Palembang (ANTARA) - Tim Penggerak Pemberdayaan dan Kesejahteraan Keluarga (TP PKK) Banyuasin Sumatera Selatan menggencarkan penurunan angka stunting di wilayah setempat melalui Program Pembentukan Desa Ramah Perempuan dan Peduli Anak (DRPPA).

Penjabat (Pj) Ketua TP PKK Kabupaten Banyuasin Merry Hani Rustam di Banyuasin, Senin, mengatakan pembentukan model DRPPA ini diinisiasi oleh Dinas Pemberdayaan Perempuan dan Perlindungan Anak serta Pengendalian Penduduk dan Keluarga Berencana (P2PAP2KB) Kabupaten Banyuasin.

Ia menambahkan tujuan pembentukan desa ramah perempuan dan peduli anak itu guna mengintegrasikan perspektif gender dan hak anak ke dalam tata kelola penyelenggaraan pemerintahan desa dan pembangunan desa yang dilakukan secara terencana.

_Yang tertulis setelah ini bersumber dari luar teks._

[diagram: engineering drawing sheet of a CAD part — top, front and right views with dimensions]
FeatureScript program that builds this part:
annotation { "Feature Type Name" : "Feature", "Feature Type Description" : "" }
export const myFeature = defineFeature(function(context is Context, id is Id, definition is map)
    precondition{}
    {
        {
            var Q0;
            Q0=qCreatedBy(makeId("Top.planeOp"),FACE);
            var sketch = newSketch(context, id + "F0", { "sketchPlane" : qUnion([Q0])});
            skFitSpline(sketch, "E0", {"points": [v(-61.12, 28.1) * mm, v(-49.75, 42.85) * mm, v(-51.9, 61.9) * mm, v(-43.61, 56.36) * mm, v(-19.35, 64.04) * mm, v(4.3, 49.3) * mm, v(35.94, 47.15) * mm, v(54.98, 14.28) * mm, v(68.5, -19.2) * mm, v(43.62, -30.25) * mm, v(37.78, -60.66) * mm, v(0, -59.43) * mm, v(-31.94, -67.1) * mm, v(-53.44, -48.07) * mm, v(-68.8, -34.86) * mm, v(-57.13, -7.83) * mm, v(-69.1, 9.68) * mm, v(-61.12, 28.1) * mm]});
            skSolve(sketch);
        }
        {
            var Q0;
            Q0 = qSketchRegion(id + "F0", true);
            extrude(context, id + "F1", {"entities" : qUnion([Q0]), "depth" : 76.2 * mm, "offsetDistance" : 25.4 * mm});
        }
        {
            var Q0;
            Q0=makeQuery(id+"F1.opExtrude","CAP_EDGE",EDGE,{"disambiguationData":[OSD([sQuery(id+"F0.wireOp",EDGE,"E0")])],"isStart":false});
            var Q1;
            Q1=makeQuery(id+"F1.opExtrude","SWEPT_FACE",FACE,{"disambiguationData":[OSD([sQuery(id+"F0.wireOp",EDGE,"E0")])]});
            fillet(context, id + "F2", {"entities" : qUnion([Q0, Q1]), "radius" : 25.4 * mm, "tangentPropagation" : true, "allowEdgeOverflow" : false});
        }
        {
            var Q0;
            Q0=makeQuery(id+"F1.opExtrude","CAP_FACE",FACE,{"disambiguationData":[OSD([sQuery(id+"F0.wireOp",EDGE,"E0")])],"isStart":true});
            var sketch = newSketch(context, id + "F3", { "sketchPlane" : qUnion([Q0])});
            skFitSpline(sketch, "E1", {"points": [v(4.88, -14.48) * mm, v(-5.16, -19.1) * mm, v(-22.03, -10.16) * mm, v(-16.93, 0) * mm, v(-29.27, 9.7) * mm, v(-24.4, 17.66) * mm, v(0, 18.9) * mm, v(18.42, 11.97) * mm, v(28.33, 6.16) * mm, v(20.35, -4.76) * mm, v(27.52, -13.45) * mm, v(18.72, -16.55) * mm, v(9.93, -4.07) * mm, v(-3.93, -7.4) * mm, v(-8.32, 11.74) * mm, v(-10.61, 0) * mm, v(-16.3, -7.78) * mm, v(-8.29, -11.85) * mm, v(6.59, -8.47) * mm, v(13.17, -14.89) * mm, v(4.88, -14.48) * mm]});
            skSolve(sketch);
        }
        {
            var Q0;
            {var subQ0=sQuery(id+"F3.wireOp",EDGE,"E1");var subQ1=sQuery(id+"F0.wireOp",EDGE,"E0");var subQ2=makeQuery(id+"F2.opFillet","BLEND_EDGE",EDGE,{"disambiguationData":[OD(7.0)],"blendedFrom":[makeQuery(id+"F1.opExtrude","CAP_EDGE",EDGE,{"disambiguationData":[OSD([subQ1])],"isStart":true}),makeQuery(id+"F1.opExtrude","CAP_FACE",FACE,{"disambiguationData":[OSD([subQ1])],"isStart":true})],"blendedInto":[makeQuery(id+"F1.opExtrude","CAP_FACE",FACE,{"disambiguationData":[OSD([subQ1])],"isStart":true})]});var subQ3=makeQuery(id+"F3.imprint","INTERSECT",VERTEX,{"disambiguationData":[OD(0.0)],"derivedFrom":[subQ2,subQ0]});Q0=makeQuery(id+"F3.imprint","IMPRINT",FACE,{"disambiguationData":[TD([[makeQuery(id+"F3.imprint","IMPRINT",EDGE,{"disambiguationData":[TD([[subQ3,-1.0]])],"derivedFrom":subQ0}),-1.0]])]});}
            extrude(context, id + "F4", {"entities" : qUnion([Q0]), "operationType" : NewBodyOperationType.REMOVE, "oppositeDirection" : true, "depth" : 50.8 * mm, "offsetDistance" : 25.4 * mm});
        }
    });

"Program desa ramah perempuan dan peduli anak ini tentunya sangat mendukung upaya percepatan penurunan stunting dan penuntasan perkawinan anak usia dini di setiap desa di Kabupaten Banyuasin," ujarnya.


Ia menjelaskan pembentukan ini sesuai dengan lima arahan Presiden RI tentang pemberdayaan perempuan dan perlindungan anak dan Keputusan Menteri PPPA RI Nomor 17 Tahun 2021 tentang Penetapan Kabupaten Kota wilayah model desa ramah perempuan dan peduli anak.

Pemerintah berkomitmen menguatkan desa sebagai desa berdaya yang telah memberikan tugas kepada desa untuk mewujudkan 18 indikator Tujuan Pembangunan Berkelanjutan (SDGs).